** DATA TO PROCESS follows **
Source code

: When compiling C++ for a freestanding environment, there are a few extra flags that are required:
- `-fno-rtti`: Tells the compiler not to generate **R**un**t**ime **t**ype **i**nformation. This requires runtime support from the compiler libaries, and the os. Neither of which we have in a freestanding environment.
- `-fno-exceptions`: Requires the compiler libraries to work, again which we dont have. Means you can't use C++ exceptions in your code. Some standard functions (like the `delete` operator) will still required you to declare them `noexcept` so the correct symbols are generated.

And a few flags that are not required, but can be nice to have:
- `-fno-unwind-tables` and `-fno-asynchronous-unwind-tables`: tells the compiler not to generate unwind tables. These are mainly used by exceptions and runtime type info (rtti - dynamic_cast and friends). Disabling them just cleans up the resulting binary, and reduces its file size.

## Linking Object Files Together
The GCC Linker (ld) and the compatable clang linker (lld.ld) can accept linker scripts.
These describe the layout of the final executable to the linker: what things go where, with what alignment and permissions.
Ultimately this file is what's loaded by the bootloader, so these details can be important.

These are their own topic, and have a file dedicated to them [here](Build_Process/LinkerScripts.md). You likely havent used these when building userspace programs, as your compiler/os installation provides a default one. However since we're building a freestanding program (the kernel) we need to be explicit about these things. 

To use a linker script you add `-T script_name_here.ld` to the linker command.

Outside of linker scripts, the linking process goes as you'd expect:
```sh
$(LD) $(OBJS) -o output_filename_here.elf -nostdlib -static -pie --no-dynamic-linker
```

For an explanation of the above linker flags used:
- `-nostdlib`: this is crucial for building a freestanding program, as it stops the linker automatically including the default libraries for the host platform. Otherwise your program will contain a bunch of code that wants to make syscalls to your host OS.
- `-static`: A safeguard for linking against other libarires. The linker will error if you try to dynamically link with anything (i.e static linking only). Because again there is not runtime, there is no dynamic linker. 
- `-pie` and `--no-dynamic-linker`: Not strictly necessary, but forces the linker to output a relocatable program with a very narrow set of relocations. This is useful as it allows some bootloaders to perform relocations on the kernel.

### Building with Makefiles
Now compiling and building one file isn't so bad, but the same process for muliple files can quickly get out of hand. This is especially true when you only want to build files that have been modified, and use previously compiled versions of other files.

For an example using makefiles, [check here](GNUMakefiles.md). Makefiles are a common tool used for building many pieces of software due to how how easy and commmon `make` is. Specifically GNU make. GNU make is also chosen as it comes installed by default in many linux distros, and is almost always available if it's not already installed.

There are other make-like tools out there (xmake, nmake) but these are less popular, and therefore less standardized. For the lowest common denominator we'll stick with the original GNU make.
** End of DATA TO PROCESS **
■ **WHAT IS EXPECTED**
Answer with a single number: the count of lines above that contain the string "common".

■ **SOLVED EXERCISE**
2